DUSHANBE, December 4, 2014, Asia-Plus — Reduction in the number of polling stations in the Russian Federation from 24 to three violates rights of Tajik labor migrants working in Russia, the Democratic Party of Tajikistan (DPT) leader Saidjaffar Ismonov told Asia-Plus in an interview.
“For example, labor migrants working in St. Petersburg will not go to Moscow to vote in the election,” said Ismonov. “Labor migrants working in other regions have neither time nor money to go for voting to Moscow, Ufa and Yekaterinburg, where Tajikistan’s diplomatic representations function.”
Reduction in the number of out-of-country polling stations has been caused by amendments made to the country’s election legislation. Under these amendments, the polling stations will be established outside the country only in territories where the country’s diplomatic representations function.
Ismonov says parliamentarians have endorsed the amendments to the election legislation in a hurry, “underestimating the scale of the violation of migrants’ rights. “More than 90 percent of parliamentarians are from rural areas and they have not yet got rid of provincial thinking,” DPT leader noted.
“I hope that really professional parliament will function in the country after the February elections,” Ismonov added.
Meanwhile, migrant workers reportedly make up a major portion of the opposition’s support base in Tajikistan. Tajik migrant community leaders in Russia say the majority of Tajiks working in Russia tend to support opposition candidates.
By various estimates, 1 million to 1.3 million Tajiks leave the country every harvest season, mostly for Russia, to take jobs as seasonal laborers. The vast majority of them are eligible voters.

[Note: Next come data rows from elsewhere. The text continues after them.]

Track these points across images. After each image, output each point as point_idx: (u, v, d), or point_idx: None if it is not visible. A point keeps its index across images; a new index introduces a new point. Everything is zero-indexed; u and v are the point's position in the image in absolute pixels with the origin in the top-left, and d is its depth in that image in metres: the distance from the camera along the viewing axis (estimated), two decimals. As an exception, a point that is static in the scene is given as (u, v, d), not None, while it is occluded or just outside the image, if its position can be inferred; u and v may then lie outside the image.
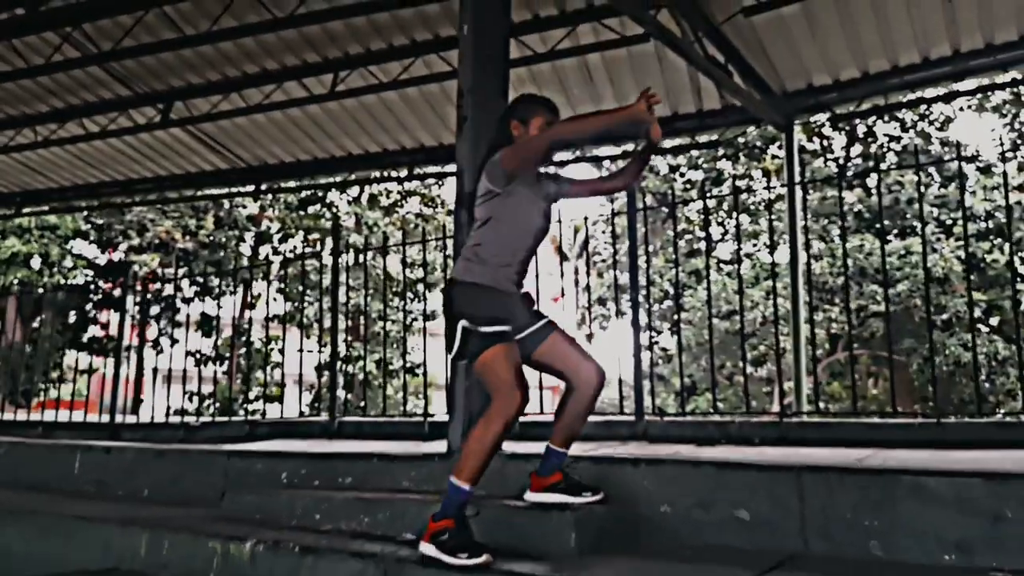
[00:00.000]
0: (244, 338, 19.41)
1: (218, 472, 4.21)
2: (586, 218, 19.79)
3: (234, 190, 10.77)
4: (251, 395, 17.07)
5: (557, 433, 2.82)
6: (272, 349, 17.49)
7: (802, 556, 2.55)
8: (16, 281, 18.66)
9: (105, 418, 7.82)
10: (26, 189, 11.06)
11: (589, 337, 15.63)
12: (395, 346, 15.64)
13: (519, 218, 2.76)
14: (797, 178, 7.68)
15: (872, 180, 15.54)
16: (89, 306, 21.36)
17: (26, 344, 19.85)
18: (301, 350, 11.86)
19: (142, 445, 5.18)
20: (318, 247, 21.42)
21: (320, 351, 17.96)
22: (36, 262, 19.47)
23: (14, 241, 18.70)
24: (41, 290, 17.95)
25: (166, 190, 10.49)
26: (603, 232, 21.57)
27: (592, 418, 4.99)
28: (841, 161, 19.10)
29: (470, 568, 2.39)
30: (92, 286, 21.04)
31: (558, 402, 2.84)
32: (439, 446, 4.15)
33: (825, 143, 19.36)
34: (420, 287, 18.69)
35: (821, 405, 8.18)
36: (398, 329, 16.62)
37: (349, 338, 17.99)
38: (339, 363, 7.60)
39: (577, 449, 3.44)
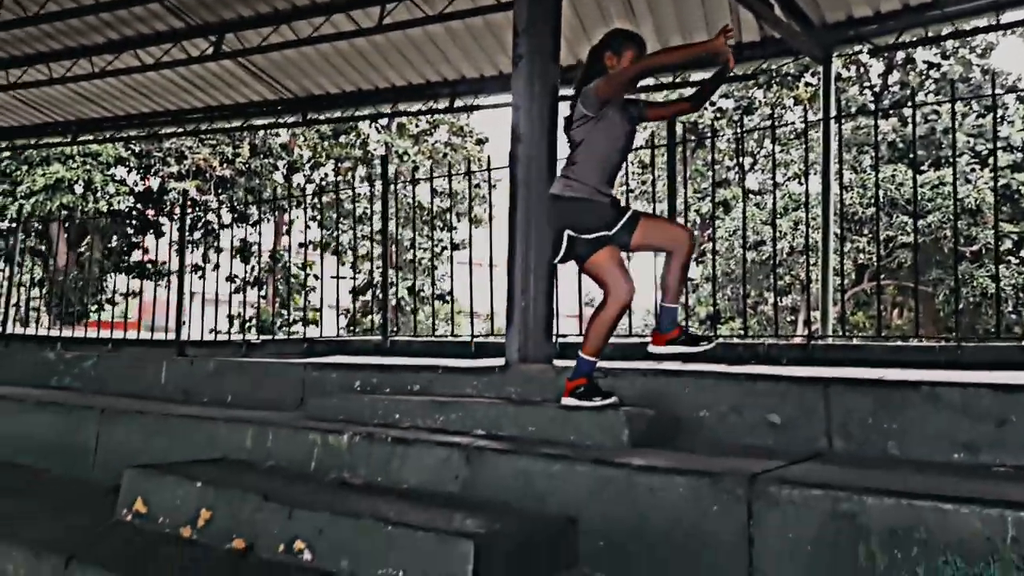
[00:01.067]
0: (280, 264, 19.99)
1: (295, 381, 4.61)
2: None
3: (280, 120, 11.01)
4: (289, 318, 17.73)
5: (666, 292, 3.33)
6: (308, 275, 18.04)
7: (827, 454, 2.86)
8: (61, 206, 19.25)
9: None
10: (81, 118, 11.43)
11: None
12: (426, 274, 16.13)
13: (609, 139, 3.20)
14: (833, 111, 7.75)
15: (908, 110, 15.35)
16: (132, 231, 21.99)
17: (73, 267, 20.61)
18: (336, 276, 12.31)
19: (221, 359, 5.64)
20: (349, 176, 21.74)
21: (354, 277, 18.50)
22: (79, 188, 19.99)
23: (58, 167, 19.19)
24: (85, 215, 18.49)
25: (215, 120, 10.79)
26: (629, 163, 21.53)
27: (627, 340, 5.40)
28: (877, 89, 18.77)
29: (603, 407, 3.09)
30: (134, 212, 21.60)
31: (663, 267, 3.35)
32: (493, 361, 4.55)
33: (862, 70, 18.99)
34: (462, 218, 18.97)
35: (847, 334, 8.47)
36: (429, 257, 17.09)
37: (380, 265, 18.47)
38: (382, 288, 8.01)
39: (621, 364, 3.82)
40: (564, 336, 6.19)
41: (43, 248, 21.25)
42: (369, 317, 19.37)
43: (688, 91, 4.37)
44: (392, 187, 7.27)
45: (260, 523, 2.59)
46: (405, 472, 2.97)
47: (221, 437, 3.62)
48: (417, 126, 22.83)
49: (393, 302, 18.66)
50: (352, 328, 17.87)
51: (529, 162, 4.31)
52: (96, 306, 18.03)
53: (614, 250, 3.16)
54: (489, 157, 6.85)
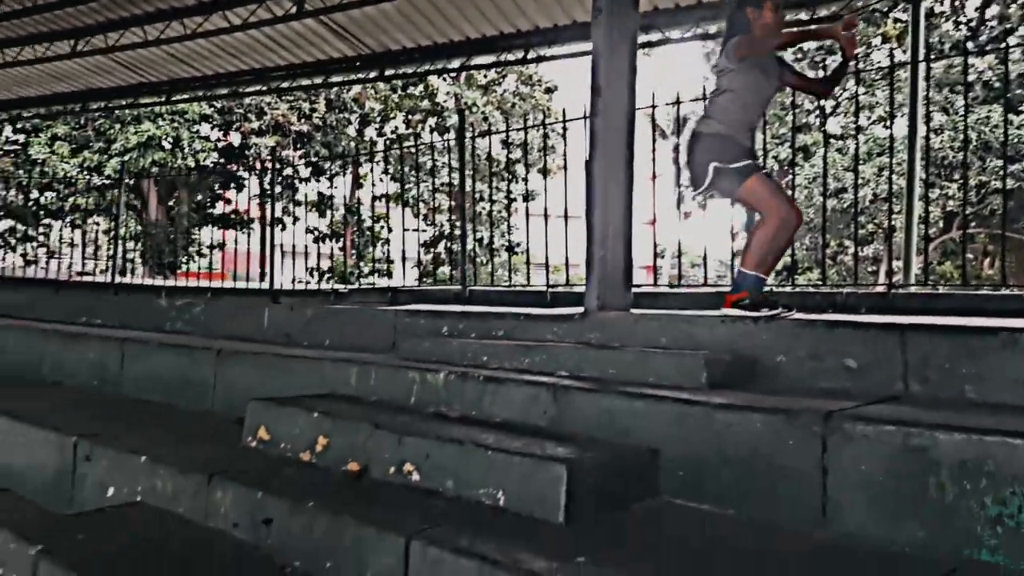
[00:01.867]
0: (356, 217, 20.58)
1: (387, 327, 4.92)
2: (678, 96, 19.24)
3: (358, 76, 11.29)
4: (367, 269, 18.35)
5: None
6: (382, 227, 18.53)
7: (902, 396, 2.92)
8: (153, 163, 20.26)
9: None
10: (173, 78, 11.99)
11: (687, 215, 15.74)
12: (497, 225, 16.36)
13: (749, 88, 3.53)
14: (922, 52, 7.44)
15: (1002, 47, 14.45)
16: (218, 185, 22.97)
17: (166, 221, 21.76)
18: (417, 229, 12.67)
19: (317, 306, 6.01)
20: (420, 128, 22.00)
21: (427, 229, 18.87)
22: (167, 145, 20.95)
23: (149, 125, 20.14)
24: (178, 171, 19.43)
25: (296, 78, 11.16)
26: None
27: (700, 289, 5.53)
28: (973, 24, 17.67)
29: (770, 317, 3.43)
30: (220, 167, 22.54)
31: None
32: (572, 309, 4.73)
33: (957, 3, 17.88)
34: (531, 168, 19.05)
35: (930, 283, 8.23)
36: (498, 209, 17.30)
37: (453, 217, 18.81)
38: (460, 239, 8.25)
39: (697, 312, 3.95)
40: (639, 286, 6.33)
41: (137, 203, 22.45)
42: (440, 269, 19.86)
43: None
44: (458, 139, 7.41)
45: (372, 449, 2.89)
46: (496, 408, 3.20)
47: (328, 375, 3.93)
48: (485, 76, 22.78)
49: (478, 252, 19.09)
50: (425, 279, 18.37)
51: (607, 114, 4.37)
52: (187, 258, 19.07)
53: (763, 174, 3.47)
54: (564, 110, 6.93)
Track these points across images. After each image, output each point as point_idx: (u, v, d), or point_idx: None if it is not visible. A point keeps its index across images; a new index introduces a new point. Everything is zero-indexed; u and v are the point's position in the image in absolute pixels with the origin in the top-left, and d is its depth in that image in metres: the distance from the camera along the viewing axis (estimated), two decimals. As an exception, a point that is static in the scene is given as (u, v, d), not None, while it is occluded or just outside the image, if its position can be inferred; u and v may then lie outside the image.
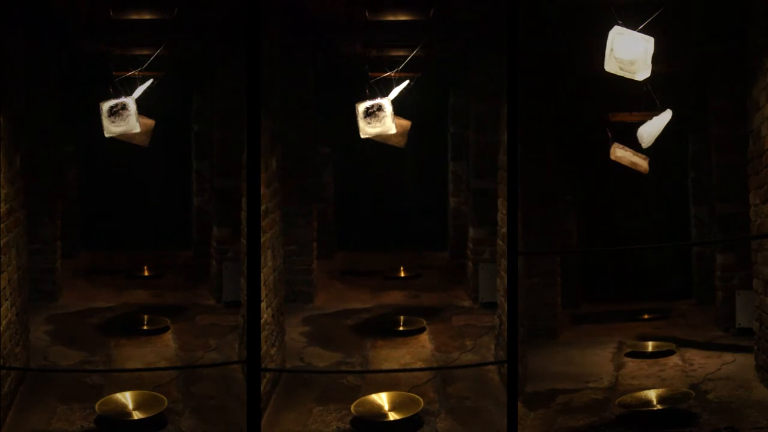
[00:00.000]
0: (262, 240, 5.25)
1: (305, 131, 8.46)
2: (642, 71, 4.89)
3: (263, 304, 5.30)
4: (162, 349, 6.57)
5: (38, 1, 6.13)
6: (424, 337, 7.27)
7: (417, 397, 5.54)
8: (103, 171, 10.15)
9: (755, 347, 5.98)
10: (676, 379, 6.06)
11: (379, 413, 5.38)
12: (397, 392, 5.67)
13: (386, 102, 6.45)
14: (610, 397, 5.65)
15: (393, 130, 6.42)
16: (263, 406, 5.31)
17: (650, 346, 6.70)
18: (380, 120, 6.38)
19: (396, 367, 6.40)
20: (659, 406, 5.37)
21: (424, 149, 11.37)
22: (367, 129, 6.45)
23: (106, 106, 5.94)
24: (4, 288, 5.12)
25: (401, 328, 7.47)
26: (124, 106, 5.93)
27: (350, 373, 6.24)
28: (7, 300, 5.12)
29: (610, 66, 4.92)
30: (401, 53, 7.71)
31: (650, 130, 6.32)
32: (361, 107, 6.36)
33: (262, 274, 5.22)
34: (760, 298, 5.80)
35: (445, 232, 11.38)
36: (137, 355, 6.40)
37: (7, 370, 4.93)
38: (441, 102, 11.10)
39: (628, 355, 6.61)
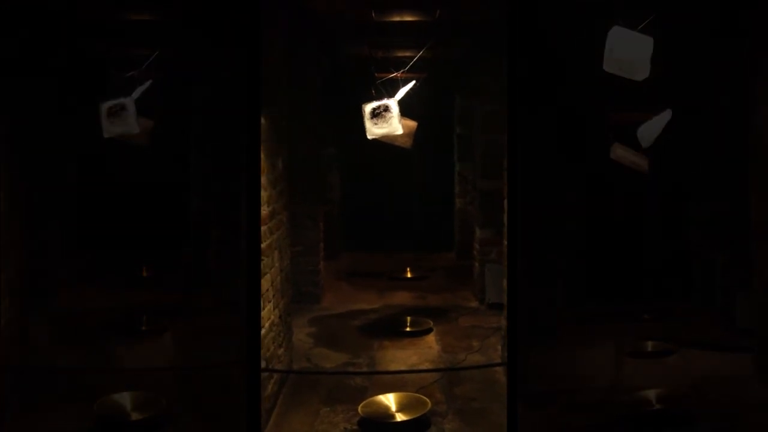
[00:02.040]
0: (269, 241, 5.25)
1: (311, 132, 8.48)
2: (641, 71, 4.89)
3: (270, 305, 5.30)
4: (161, 349, 6.57)
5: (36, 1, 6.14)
6: (431, 338, 7.27)
7: (424, 398, 5.54)
8: (102, 171, 10.18)
9: (756, 347, 5.96)
10: (676, 379, 6.05)
11: (386, 414, 5.37)
12: (405, 393, 5.67)
13: (393, 103, 6.44)
14: (610, 397, 5.64)
15: (400, 131, 6.42)
16: (270, 407, 5.32)
17: (650, 345, 6.69)
18: (387, 121, 6.37)
19: (403, 368, 6.39)
20: (659, 406, 5.36)
21: (430, 150, 11.38)
22: (374, 130, 6.43)
23: (105, 106, 5.95)
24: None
25: (408, 329, 7.48)
26: (122, 107, 5.93)
27: (357, 374, 6.24)
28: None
29: (610, 66, 4.92)
30: (407, 54, 7.71)
31: (650, 129, 6.31)
32: (368, 108, 6.36)
33: (269, 275, 5.22)
34: (761, 298, 5.78)
35: (451, 232, 11.40)
36: (135, 355, 6.41)
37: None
38: (447, 103, 11.12)
39: (629, 354, 6.59)
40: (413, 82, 6.67)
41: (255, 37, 3.52)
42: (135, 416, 5.14)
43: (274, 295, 5.46)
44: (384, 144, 6.67)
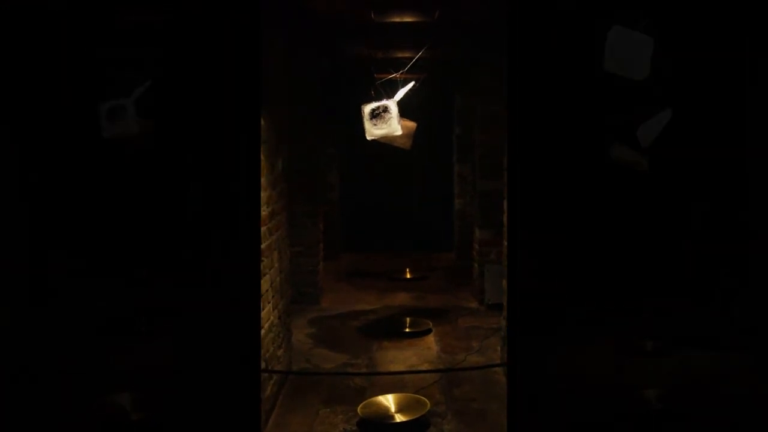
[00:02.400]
0: (269, 242, 5.25)
1: (311, 132, 8.49)
2: (642, 71, 4.90)
3: (269, 306, 5.30)
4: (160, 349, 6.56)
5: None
6: (431, 339, 7.27)
7: (423, 398, 5.54)
8: (103, 171, 10.19)
9: (755, 346, 5.97)
10: (676, 377, 6.04)
11: (385, 415, 5.37)
12: (404, 394, 5.67)
13: (392, 103, 6.44)
14: (609, 395, 5.63)
15: (399, 132, 6.42)
16: (269, 408, 5.32)
17: (650, 345, 6.69)
18: (386, 121, 6.37)
19: (402, 368, 6.39)
20: (659, 406, 5.36)
21: (430, 151, 11.38)
22: (373, 130, 6.44)
23: (105, 107, 5.98)
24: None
25: (407, 330, 7.48)
26: (123, 108, 5.96)
27: (357, 375, 6.24)
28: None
29: (610, 65, 4.93)
30: (407, 54, 7.71)
31: (650, 129, 6.31)
32: (367, 109, 6.36)
33: (268, 276, 5.22)
34: (759, 296, 5.79)
35: (450, 233, 11.41)
36: (135, 355, 6.39)
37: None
38: (447, 103, 11.13)
39: (628, 353, 6.58)
40: (412, 83, 6.67)
41: (255, 37, 3.52)
42: (136, 416, 5.13)
43: (273, 296, 5.46)
44: (384, 144, 6.68)
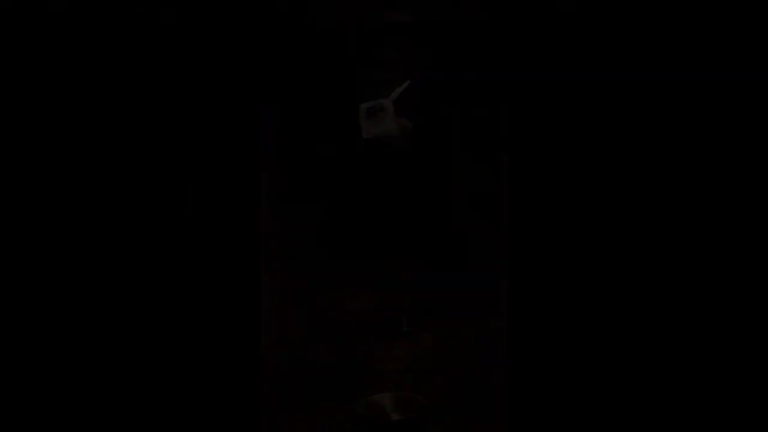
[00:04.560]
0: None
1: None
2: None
3: (267, 302, 5.30)
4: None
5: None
6: (429, 338, 7.27)
7: (421, 398, 5.54)
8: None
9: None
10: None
11: (382, 414, 5.38)
12: (401, 393, 5.67)
13: (388, 103, 6.47)
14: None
15: (395, 132, 6.45)
16: (264, 407, 5.32)
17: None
18: (382, 121, 6.41)
19: (400, 367, 6.40)
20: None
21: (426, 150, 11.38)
22: (369, 130, 6.47)
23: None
24: None
25: (405, 328, 7.48)
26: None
27: (353, 373, 6.24)
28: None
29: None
30: (405, 53, 7.70)
31: None
32: (363, 107, 6.39)
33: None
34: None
35: (447, 231, 11.42)
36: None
37: None
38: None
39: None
40: (408, 82, 6.70)
41: (255, 37, 3.53)
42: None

In all, some 40 precinct election commissions (PECs) are expected to the established outside Tajikistan to facilitate out-of-country voting in the 2015 parliamentary elections due in late February next year. Abdumannon Dodoyev, the head of the Central Commission for Elections and Referenda (CCER)’s office says this number is repeatedly fewer than the number of PECs established outside the country during the 2013 presidential election and the number of PECs established outside the country during the 2010 parliamentary elections.
We will recall that during the 2013 presidential election, opposition leaders accused the authorities of excluding more than a million Tajik migrant workers from the signature-gathering campaign.
The CCER had ruled that the migrants have the right to vote in the election, but that they were not allowed to take part in the signature-gathering process. Election officials argued that the majority of Tajiks working in Russia do not have a registered address, making it impossible to verify the authenticity of their signatures.